Legislation to curb sexual assault on college campuses in New York is set to become law. Governor Andrew Cuomo had introduced the bill in January 2015.
The “Enough is Enough” bill encourages victims of sexual assault on campus to report the incident and bolsters support services for victims. Significantly, the legislation adopts a statewide affirmative consent definition for college campuses.

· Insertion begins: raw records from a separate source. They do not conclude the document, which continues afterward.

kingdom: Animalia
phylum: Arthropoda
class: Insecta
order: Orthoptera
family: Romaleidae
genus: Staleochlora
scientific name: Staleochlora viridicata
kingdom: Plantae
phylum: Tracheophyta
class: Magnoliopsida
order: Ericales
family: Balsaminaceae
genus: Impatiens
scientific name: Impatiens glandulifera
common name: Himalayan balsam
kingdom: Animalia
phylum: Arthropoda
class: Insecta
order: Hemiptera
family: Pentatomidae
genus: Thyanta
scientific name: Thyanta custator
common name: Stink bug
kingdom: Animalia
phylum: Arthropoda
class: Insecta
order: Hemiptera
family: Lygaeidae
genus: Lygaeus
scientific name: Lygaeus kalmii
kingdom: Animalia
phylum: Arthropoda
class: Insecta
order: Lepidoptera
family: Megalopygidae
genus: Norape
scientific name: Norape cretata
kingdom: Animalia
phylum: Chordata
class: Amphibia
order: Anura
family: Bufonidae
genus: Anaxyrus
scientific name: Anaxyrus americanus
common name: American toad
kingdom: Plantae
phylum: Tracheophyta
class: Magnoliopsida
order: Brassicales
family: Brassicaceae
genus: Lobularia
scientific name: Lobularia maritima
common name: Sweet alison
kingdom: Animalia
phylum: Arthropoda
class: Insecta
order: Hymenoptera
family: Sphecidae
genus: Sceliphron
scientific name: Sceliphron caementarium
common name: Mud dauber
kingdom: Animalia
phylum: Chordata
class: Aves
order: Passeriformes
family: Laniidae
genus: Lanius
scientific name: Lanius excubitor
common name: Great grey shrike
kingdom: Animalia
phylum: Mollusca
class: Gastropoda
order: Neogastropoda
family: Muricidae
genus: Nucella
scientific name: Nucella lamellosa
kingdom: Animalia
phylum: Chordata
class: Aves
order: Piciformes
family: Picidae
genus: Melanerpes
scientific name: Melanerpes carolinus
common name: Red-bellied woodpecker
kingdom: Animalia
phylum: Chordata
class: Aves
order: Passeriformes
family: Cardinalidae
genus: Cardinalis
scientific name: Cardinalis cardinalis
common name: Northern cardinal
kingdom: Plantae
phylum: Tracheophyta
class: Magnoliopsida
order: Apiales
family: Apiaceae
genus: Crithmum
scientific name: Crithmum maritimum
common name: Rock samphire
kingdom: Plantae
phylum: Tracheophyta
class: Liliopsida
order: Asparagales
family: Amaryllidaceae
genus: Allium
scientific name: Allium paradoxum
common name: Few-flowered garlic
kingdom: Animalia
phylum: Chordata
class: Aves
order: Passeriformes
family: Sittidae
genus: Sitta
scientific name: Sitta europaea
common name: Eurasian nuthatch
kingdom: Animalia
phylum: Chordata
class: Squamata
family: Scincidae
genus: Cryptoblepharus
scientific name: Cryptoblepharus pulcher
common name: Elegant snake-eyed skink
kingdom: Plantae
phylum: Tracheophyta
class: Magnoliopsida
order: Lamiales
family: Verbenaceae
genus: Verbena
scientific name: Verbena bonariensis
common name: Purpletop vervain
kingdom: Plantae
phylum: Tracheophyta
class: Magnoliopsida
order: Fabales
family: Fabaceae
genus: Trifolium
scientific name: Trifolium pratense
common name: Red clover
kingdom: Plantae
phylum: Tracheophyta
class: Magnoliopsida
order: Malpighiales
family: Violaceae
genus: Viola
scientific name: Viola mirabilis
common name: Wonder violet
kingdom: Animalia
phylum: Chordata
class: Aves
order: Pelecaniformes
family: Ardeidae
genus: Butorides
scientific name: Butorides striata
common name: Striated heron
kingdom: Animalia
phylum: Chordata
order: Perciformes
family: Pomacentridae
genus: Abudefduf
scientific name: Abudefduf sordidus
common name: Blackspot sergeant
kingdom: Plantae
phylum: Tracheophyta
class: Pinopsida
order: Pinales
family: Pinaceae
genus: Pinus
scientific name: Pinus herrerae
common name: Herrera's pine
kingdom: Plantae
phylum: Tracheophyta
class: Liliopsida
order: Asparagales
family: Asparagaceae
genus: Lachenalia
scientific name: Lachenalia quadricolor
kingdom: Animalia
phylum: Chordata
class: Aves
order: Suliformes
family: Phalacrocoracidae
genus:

Following in California’s footsteps, the New York legislation defines consent as a:
“knowing, voluntary, and mutual decision among all participants to engage in sexual activity” and specifies that “consent can be given by words or actions, as long as those words or actions create clear permission regarding willingness to engage in the sexual activity.”
The bill also includes:
- A statewide amnesty policy to ensure students reporting incidents of sexual assault will not face discipline for otherwise violating the college’s code of conduct, including any drug or alcohol policy;
- A Students’ Bill of Rights, which must be distributed to all students, identifying students’ rights, including the right to report such incidents to outside law enforcement, and how students may access resources;
- Comprehensive training requirements for students, faculty, staff, and administration; and
- Reporting requirements for secondary institutions to report annually data on the number of reported sexual assaults along with their adjudication.
The bill also creates a new unit within the New York State police department: the “sexual assault victims unit.” The unit would specialize in handling sexual assault and providing assistance to campus police. Finally, a commitment of $10 million has been pledged in the legislation to help combat campus sexual assault.
Except for the affirmative consent definition included in the bill, much of the legislation builds upon the requirements of the Campus SaVE Act, which was part of the Violence Against Women Reauthorization Act signed into law by President Barack Obama in 2013. Secondary schools have until July 1, 2015, to finalize policies and procedures to comply with Campus SaVE. Now, secondary schools in New York State also must revise their policies to comply with “Enough is Enough.”